Moderators have removed this comment because it contained Remarks that discriminate based on age, race, religion, disability, etc. and Profane, obscene, sexual or derogatory language.

Back to the Wall

Thanks for the reply. I was trying to determine whether your issue was with states rights or equal protection. Thanks for clearing up that it is equal protection, but its hard to see through your hate and hostility. Thought you might be a liberitarian ranting about states rights.

MR. WILLIAMS

Who “Valdtheimp” do you think you are by stating that “…Roberts Court demonstrates activism with another 5-4 decision to strike down a duly enacted statute supported by the vast majority of the country in favor of an unnatural practice engaged in by less than 5% of the populace.” First of all, the Justices decision was not based on what you call, “unnatural practice.” And, if you are referring to sexual practices, I don’t know what your personal experience of sex is, but I happen to know that men and women having sex together perform most of the sexual acts as do homosexuals. So, what’s your hang up anyway? Unless you may be referring to those heterosexual’s who practice sex using a white sheet with a hole cut out in the center as normal sexual practices by men and women and anything other than that is “unnatural.” Now my understanding is that the primary issue involved in the Supreme Court decision was to do with “…same sex couples duties and responsibilities that are an essential part of married life,” Justice Anthony Kennedy wrote for the majority. There was nothing mentioned about “sexual acts or positions or anything to do with having sex.” However, as I have read in most comments made under this story the Commenter’s have made “sexual acts between same sex couples” their main talking points, but what may seem “unnatural” to one person may seem completely “Natural” to others. Also there is a most definite bias, prejudice and hate demonstrated against “homosexuals” in general. These Commenter’s talk as if being homosexual is “less than human” and they don’t deserve to be treated equally as a citizen or human being under the law and yet these Commenter’s portray themselves to be honest, fair minded, people representative of most people in America. From where I stand, you Commenter’s have a long way to go in the department of “Understanding, Community, Compassion, Tolerance, Kindness, Empathy, and Consideration” and you by no means have any leadership qualities at all.

Vladtheimp

Dear Mr. Williams:

The quote you started out with was in response to what Lanivan said about the Voting Rights Act decision - you might want to keep up.

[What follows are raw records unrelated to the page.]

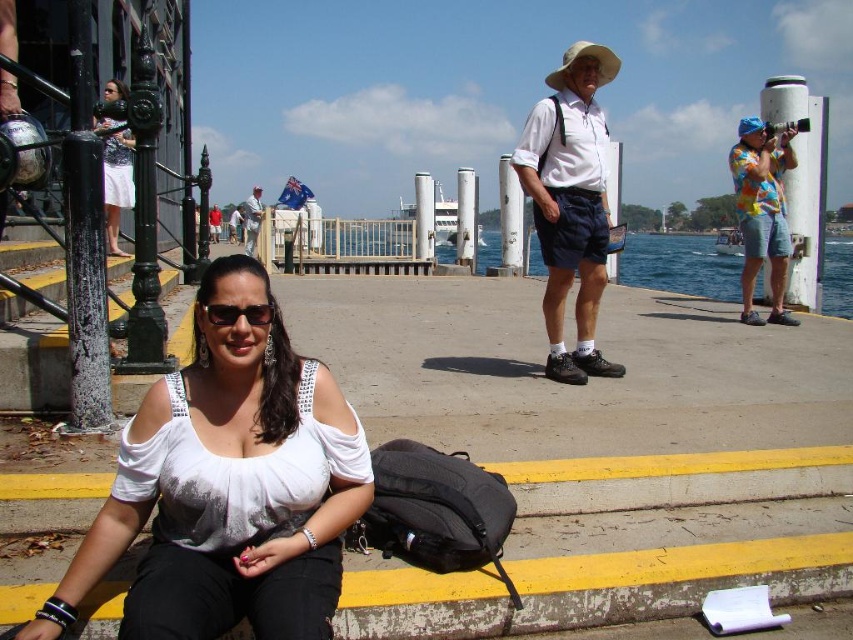
Question: Does white fabric cowboy hat at upper center come in front of white cotton shirt at center?

Choices:
 (A) yes
 (B) no

Answer: (A)

Question: Can you confirm if matte black dress at upper left is bigger than black reflective sunglasses at center?

Choices:
 (A) no
 (B) yes

Answer: (B)

Question: Estimate the real-world distances between objects in this image. Which object is closer to the matte black dress at upper left?

Choices:
 (A) white matte blouse at lower left
 (B) white matte shirt at center
 (C) white cotton shirt at center
 (D) white fabric cowboy hat at upper center

Answer: (B)

Question: Which object is positioned closest to the white matte shirt at center?

Choices:
 (A) multicolored fabric shirt at right
 (B) white matte blouse at lower left
 (C) blue water at center

Answer: (A)

Question: Which point is closer to the camera?

Choices:
 (A) (560, 136)
 (B) (628, 276)

Answer: (A)

Question: Does multicolored fabric shirt at right appear on the left side of white fabric cowboy hat at upper center?

Choices:
 (A) no
 (B) yes

Answer: (B)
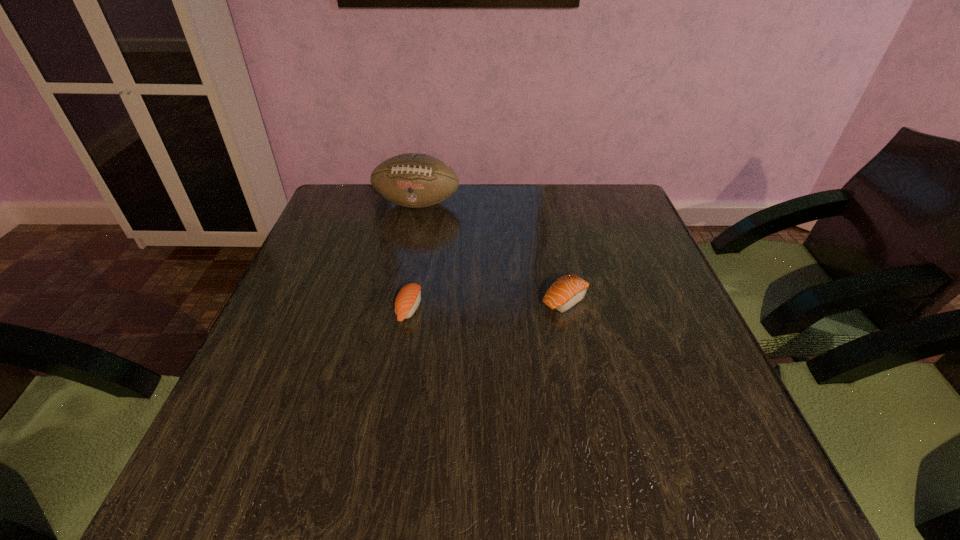
Where is `the farthest object`? The height and width of the screenshot is (540, 960). the farthest object is located at coordinates (413, 180).

Image resolution: width=960 pixels, height=540 pixels. I want to click on the tallest object, so point(413,180).

Image resolution: width=960 pixels, height=540 pixels. I want to click on the left sushi, so [x=407, y=301].

At what (x,y) coordinates should I click in order to perform the action: click on the rightmost object. Please return your answer as a coordinate pair (x, y). Looking at the image, I should click on (568, 290).

You are a GUI agent. You are given a task and a screenshot of the screen. Output one action in this format:
    pyautogui.click(x=<x>, y=<y>)
    Task: Click on the vacant space located 0.330m on the laces of the football (American)
    The image size is (960, 540).
    Given the screenshot: What is the action you would take?
    pyautogui.click(x=397, y=303)

The height and width of the screenshot is (540, 960). I want to click on vacant point located 0.350m on the right of the left sushi, so click(584, 309).

Locate an element on the screen. vacant space located on the back of the rightmost object is located at coordinates pyautogui.click(x=557, y=260).

Locate an element on the screen. This screenshot has height=540, width=960. object situated at the far edge is located at coordinates (413, 180).

Identify the location of object that is positioned at the left edge. (413, 180).

Locate an element on the screen. object that is at the far left corner is located at coordinates (413, 180).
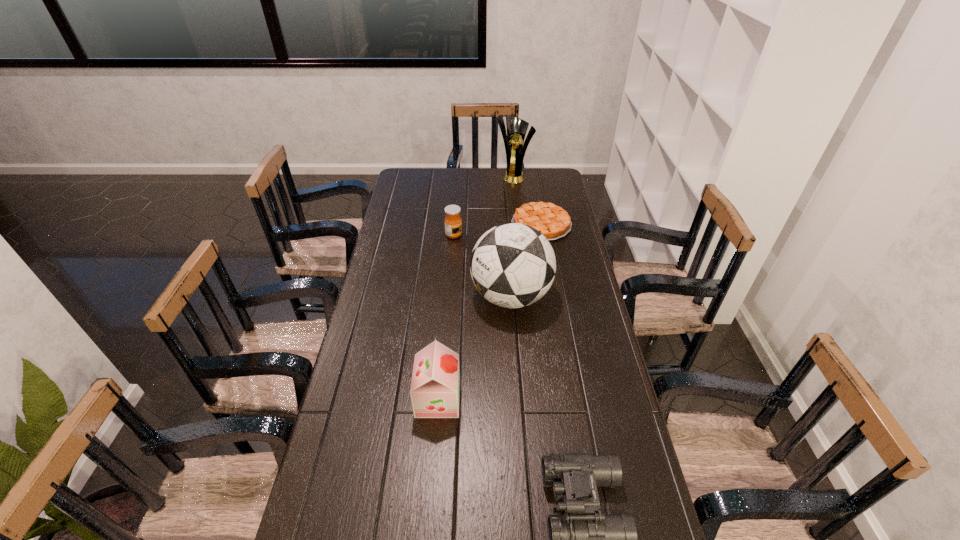
Find the location of a particular element. The image size is (960, 540). vacant space that satisfies the following two spatial constraints: 1. at the front of the shortest object, where the globe is visible; 2. on the left side of the award is located at coordinates (519, 225).

Image resolution: width=960 pixels, height=540 pixels. Identify the location of vacant space that satisfies the following two spatial constraints: 1. at the front of the award, where the globe is visible; 2. on the front-facing side of the honey. (520, 235).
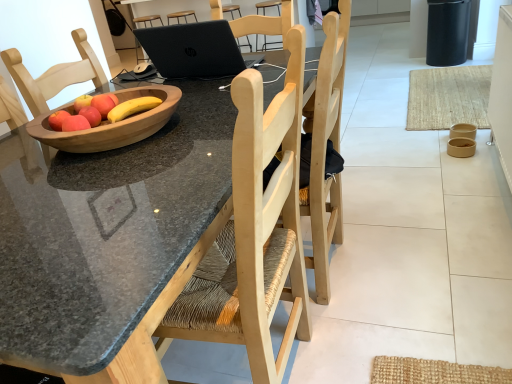
Find the location of a particular element. vacant position to the left of matte brown bowl at right, which ranks as the 1th bowl in back-to-front order is located at coordinates [x=432, y=140].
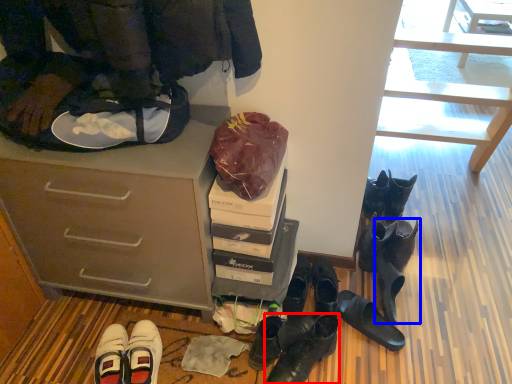
Question: Which of the following is the closest to the observer, footwear (highlighted by a red box) or footwear (highlighted by a blue box)?

Choices:
 (A) footwear
 (B) footwear

Answer: (A)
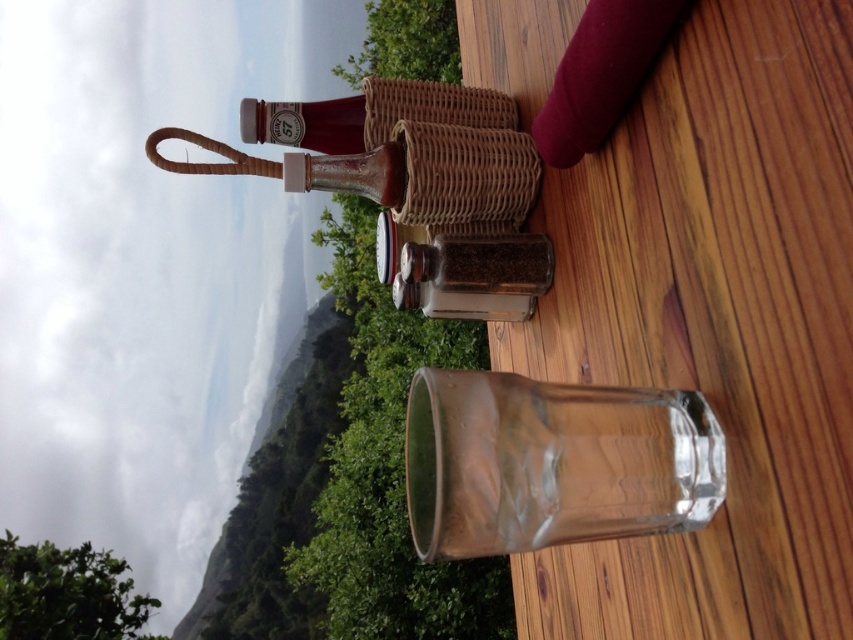
Question: Does translucent glass bottle at upper center appear on the right side of translucent glass bottle at center?

Choices:
 (A) no
 (B) yes

Answer: (A)

Question: Does transparent glass at center appear under translucent glass bottle at center?

Choices:
 (A) yes
 (B) no

Answer: (A)

Question: Considering the real-world distances, which object is closest to the transparent glass at center?

Choices:
 (A) translucent glass bottle at center
 (B) translucent glass bottle at upper center

Answer: (A)

Question: Which point is closer to the camera taking this photo?

Choices:
 (A) (292, 168)
 (B) (349, 124)
 (C) (618, 394)

Answer: (C)

Question: Does transparent glass at center appear over clear glass shaker at center?

Choices:
 (A) no
 (B) yes

Answer: (A)

Question: Which point appears farthest from the camera in this image?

Since you seem to be more informed than I about the sexual practices of homosexuals, I defer to your superior knowledge. Being a simple guy, I still think I know that the result of the practices can produce a new human being on the one side - not so much on the other, but maybe you can inform me how I am wrong in that respect.

As far as bias about unnatural acts, I will quote favorably Ms. Beatrice Stella Tanner Campbell (9 February 1865 – 10 April 1940: ""It doesn't make any difference what you do in the bedroom as long as you don't do it in the street and frighten the horses."

I don't pretend to "leadership qualities" and I have plenty of understanding, community, compassion, tolerance, kindness, empathy, and consideration, - I simply will not be bullied into supporting a position that is anathema to a majority of our citizens, that is contrary to our long history, that is contrary to most communities, because people like you want to insist that you have the right to define community, compassion, tolerance and all the rest of the liberal B.S. I disagree - if you want to prove me wrong, don't try to tug on heartstrings.